Roger, an accounting automation tool that runs on top of accounting software to automate various processes, has raised $7.35 million in Series A funding.
Leading the round is QED Investors, with participation from 9Yards, Silicon Valley Bank, Financial Venture Studio and BootstrapLabs. A number of individual investors, including Dan Wernikoff, the former GM of QuickBooks and TurboTax, have also backed the Series A.
Claiming to cut the time businesses spend on day-to-day financial processes by as much as 80%, Roger works on top of existing accounting software to automate financial processes, such as paying bills, approvals, receipt scanning, compliance and bookkeeping. This is achieved via “simple workflows” that the Denmark and U.S.-based company says anyone can set up and manage.
Customers range from small to mid-sized businesses across virtually any industry to bookkeeping and major accounting firms.
“For businesses, we’re cutting down the time you have to spend in your accounting software dramatically, and help you save time and money on your external accountant or allocate resources better in your in-house finance team,” Roger CEO and co-founder Cathrine Andersen tells me. “You’ll be able to scale your accounting department more easily without adding new headcount.”
To achieve this, Roger consists of a simple web and mobile app that scans incoming documents and ensures that they are seen by the correct person within an organisation. That way they can quickly and efficiently get “coded, approved and reconciled.”
“Roger’s workflow builder is almost like a Zapier for accounting, letting business owners and finance departments set up rules to govern all financial flows, so they can lean back and watch their work get done. Accounting without accounting,” says Andersen.
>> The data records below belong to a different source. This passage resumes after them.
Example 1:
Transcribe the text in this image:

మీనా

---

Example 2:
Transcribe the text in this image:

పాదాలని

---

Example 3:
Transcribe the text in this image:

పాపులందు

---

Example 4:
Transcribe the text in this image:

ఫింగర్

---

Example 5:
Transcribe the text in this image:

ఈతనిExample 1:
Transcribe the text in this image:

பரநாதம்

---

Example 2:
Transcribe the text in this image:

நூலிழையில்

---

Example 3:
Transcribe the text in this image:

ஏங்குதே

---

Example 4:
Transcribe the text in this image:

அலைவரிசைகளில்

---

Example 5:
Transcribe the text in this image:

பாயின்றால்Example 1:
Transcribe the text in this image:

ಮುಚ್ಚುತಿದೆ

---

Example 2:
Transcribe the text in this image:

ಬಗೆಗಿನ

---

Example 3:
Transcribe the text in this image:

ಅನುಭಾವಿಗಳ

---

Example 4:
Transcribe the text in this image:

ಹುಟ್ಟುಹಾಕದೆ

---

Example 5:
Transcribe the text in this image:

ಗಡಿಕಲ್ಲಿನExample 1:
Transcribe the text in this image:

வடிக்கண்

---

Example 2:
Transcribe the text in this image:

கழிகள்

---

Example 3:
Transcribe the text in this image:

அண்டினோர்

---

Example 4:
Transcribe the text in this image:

Meanwhile, for the accountants Roger sells into, Andersen says the startup is helping them stay competitive within a new landscape that is seeing automation becoming a major disruptor.
“This does not mean that there will be no accountants left in five years, but it means the industry has to change what services and value they bring to clients and that business models will have to change,” she says. “Any bookkeeper or accounting firm that still spends time on manual processes will likely be faced with questions from their clients and soon a rapidly declining customer base. Clients are starting to see that there are tools out there that can do the grunt work, so why would they pay an hourly fee to do the same thing over and over again every month?”
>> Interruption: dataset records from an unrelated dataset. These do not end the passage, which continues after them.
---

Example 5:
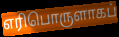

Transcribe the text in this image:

எரிபொருளாகப்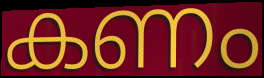
കണം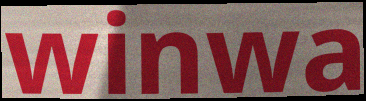
winwa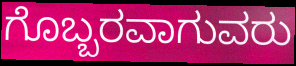
ಗೊಬ್ಬರವಾಗುವರು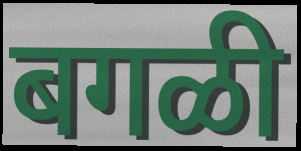
बगळीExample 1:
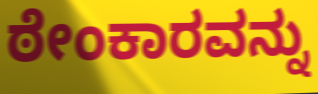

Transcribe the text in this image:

ಠೇಂಕಾರವನ್ನು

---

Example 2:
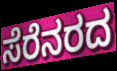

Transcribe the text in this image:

To that end, Roger generates revenue in a number of ways. Businesses pay the company a flat monthly subscription fee based on how many documents they process. Accountants are charged a base fee per client, and a price per document.
“Over time, monetizing our large transaction volume of payments will be a key driver of revenue along with other business models that double as cool features to help our network of Roger customers and vendors to run healthier businesses,” adds the Roger CEO.